Beyond a game
Beyond: Two Souls takes the story-driven video game into exciting new territory, writes IGN editor Lucy O’brien
WHILE the line between blockbuster video game and blockbuster movie is becoming increasingly blurry, few mainstream game developers are focusing on the medium as a means to tell stories grounded in emotion and human experience.
French game developer Quantic Dream is somewhat isolated in its ambition and continues to aim high within the ‘‘ interactive story’’ genre.
The studio’s latest effort, Beyond: Two Souls, is not a traditional video game with a cast of voice actors — it’s a unique, story-driven experience starring Ellen Page ( Juno, Inception) in its central role and veteran Willem Dafoe as her mentor. This is a game that wants to make you feel.
Beyond: Two Souls focuses on 15 years in the life of Jodie (Page), a girl literally tied to an invisible but physically disruptive spirit called Aiden.
The player is able to switch between the vulnerable Jodie and the diaphanous spirit at any moment, a mechanic which drives both gameplay and narrative.
‘‘ Of course nobody is tied to an entity in real life,’’ says Beyond’s gameplay director Caroline Marchal. ‘‘ But the experience will appeal to people because many of us felt different, especially when we were growing up. That’s what Beyond is; it’s really a story about growing up.’’
Beyond’s central idea comes from the mind of game director David Cage, who started writing it after a family member died. Unable to grapple with the sharp reality of death, Cage took pen to paper and created the life of Jodie. ‘‘ When someone you’re close to dies, it’s really quite brutal,’’ explains Cage.
‘‘ This person was there one second ago, they were feeling emotions and they had memories. And the next second they’ve gone. But gone where? Where is this person now? And there is no real answer.
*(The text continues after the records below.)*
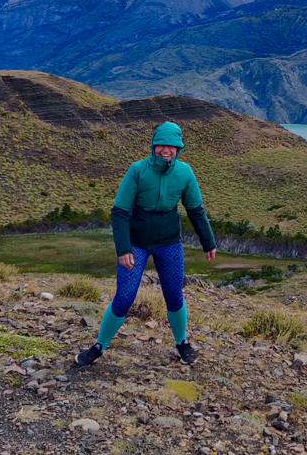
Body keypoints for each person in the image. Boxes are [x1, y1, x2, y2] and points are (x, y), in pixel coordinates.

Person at [75, 121, 216, 367]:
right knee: (124, 297)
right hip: (136, 244)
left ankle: (181, 344)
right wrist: (124, 249)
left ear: (179, 149)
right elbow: (119, 212)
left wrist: (208, 242)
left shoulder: (185, 172)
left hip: (168, 243)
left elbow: (196, 210)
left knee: (174, 295)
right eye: (162, 144)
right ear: (153, 145)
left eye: (172, 146)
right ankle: (98, 346)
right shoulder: (137, 170)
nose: (166, 150)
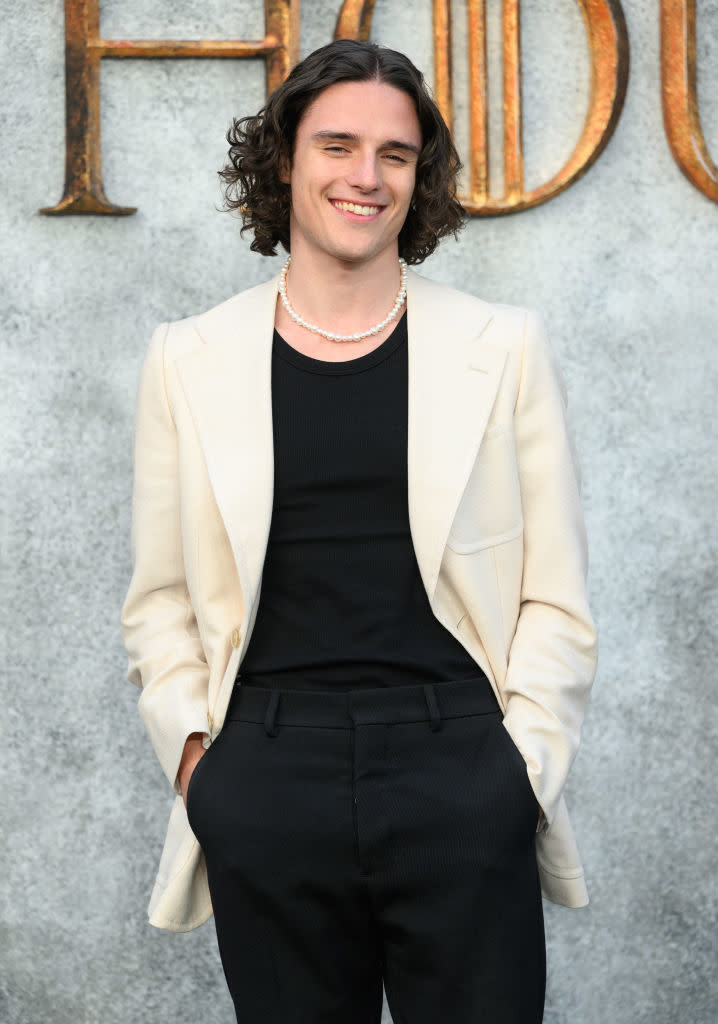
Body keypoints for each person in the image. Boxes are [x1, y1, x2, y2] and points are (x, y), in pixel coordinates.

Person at [121, 38, 598, 1024]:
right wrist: (201, 764)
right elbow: (160, 598)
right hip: (265, 771)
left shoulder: (502, 347)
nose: (365, 176)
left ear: (417, 177)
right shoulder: (187, 359)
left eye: (394, 153)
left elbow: (555, 594)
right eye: (337, 144)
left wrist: (517, 770)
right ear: (285, 160)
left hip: (459, 765)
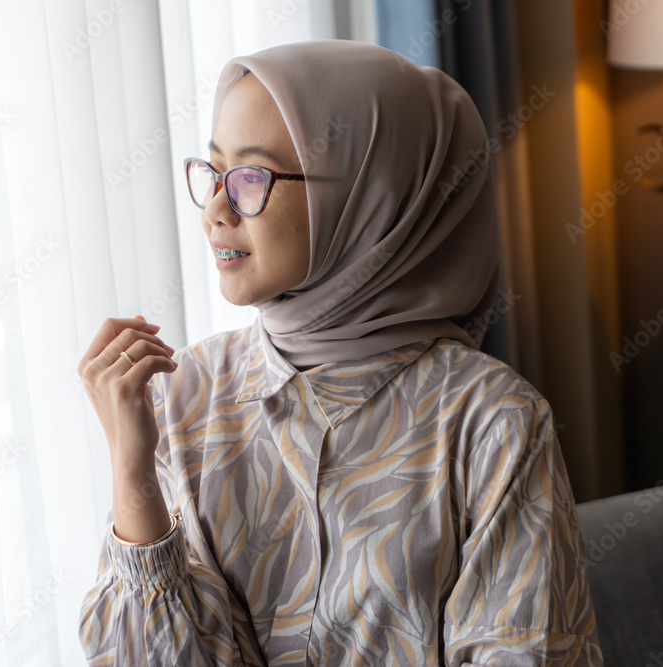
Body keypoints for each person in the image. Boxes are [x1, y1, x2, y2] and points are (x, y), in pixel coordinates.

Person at [77, 39, 604, 666]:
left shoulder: (492, 424)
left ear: (368, 194)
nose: (215, 210)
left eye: (250, 179)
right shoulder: (181, 392)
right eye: (214, 173)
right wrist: (131, 471)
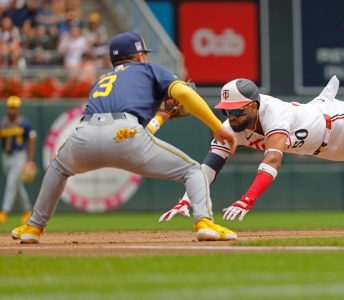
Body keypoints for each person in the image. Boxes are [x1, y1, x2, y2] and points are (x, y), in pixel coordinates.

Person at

And I was never a religious guy, so I started to think about my own explanations.’’
With these heavy, overarching themes, it’s unsurprising that Beyond is unafraid to explore darker territory than one would usually see in a mainstream video game.
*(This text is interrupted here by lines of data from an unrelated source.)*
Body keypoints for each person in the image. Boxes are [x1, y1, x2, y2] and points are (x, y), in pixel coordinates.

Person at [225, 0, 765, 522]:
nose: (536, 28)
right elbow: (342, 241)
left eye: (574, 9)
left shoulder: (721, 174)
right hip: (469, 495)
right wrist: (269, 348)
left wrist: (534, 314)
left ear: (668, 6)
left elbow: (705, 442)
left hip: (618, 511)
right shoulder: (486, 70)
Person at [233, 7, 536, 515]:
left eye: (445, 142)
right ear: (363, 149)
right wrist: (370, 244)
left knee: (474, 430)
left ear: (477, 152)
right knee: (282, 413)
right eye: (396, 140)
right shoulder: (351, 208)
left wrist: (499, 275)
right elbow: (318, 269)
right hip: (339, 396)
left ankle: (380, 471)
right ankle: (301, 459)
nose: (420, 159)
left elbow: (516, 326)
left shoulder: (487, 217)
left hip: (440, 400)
Early gameplay footage takes Jodie through a suicide attempt, a robbery and, in one uncomfortable yet undeniably arresting moment, the delivery of a baby on the dirty floor of a slum.
To anchor Cage’s bold and grim material, Page is delivering a remarkably intimate performance all the way from Jodie’s childhood through to adulthood.
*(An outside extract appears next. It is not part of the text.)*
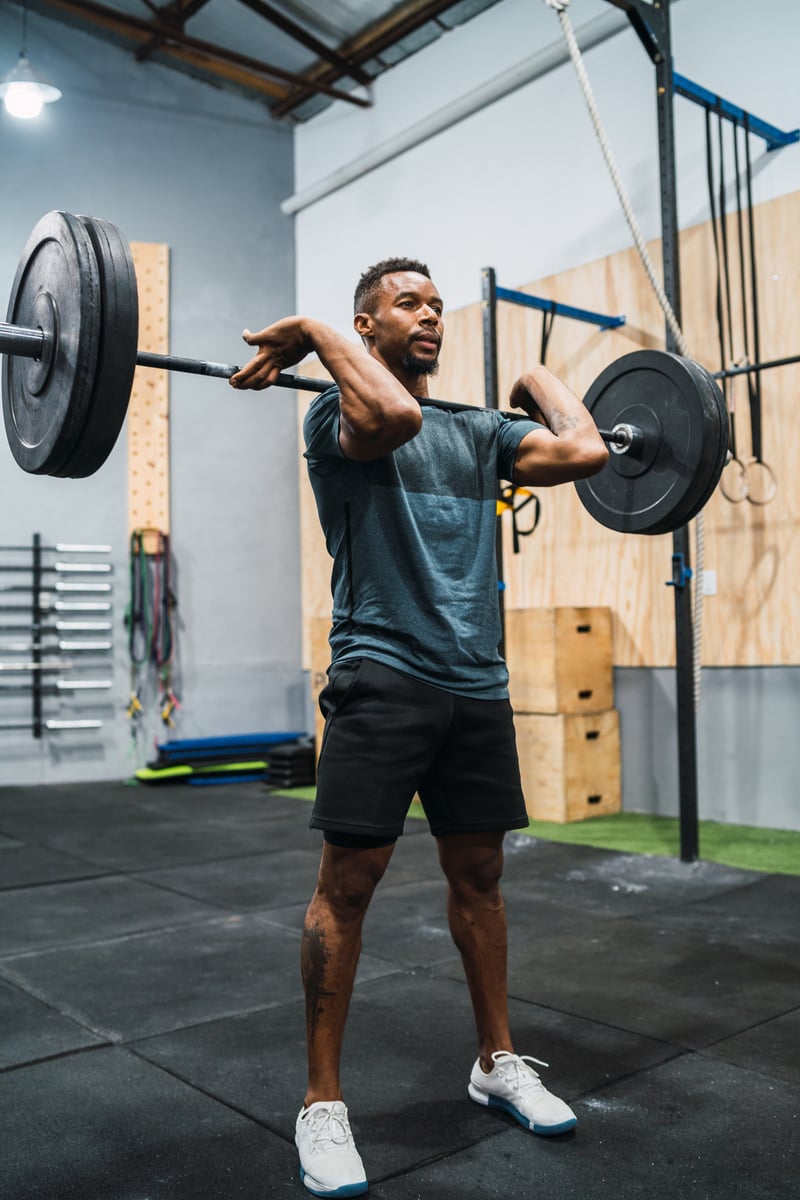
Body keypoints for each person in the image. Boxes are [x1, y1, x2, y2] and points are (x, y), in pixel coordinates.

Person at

But she’s not adrift in the uncanny valley of awkward video game facial expressions. The actress is able to emote very clearly thanks to Quantic’s performance-capture technology that is surely pushing at the limitations of the current generation of home video game consoles.
‘‘ We hope this exceptional standard of performance is what will woo players,’’ says executive producer Guillaume de Fondaumiere. ‘‘ It’s not about slapping a name on a box to sell copies.’’
While its story is the reason for its existence, Beyond is still there to be played, although Quantic wants players to fuss about with the controller as little as possible.
In the majority of scenarios — even those featuring frenetic combat — action is controlled with the right thumbstick of the PlayStation 3, with no on-screen prompts.
The intention is to streamline action to the point where players stop noticing button presses in order to keep their focus on the narrative.
‘‘ Cage and I, we’re not fighting each other,’’ continues Marchal. ‘‘ Gameplay is there to make the player play the story.’’ Beyond: Two Souls will be released in October exclusively for the PlayStation 3.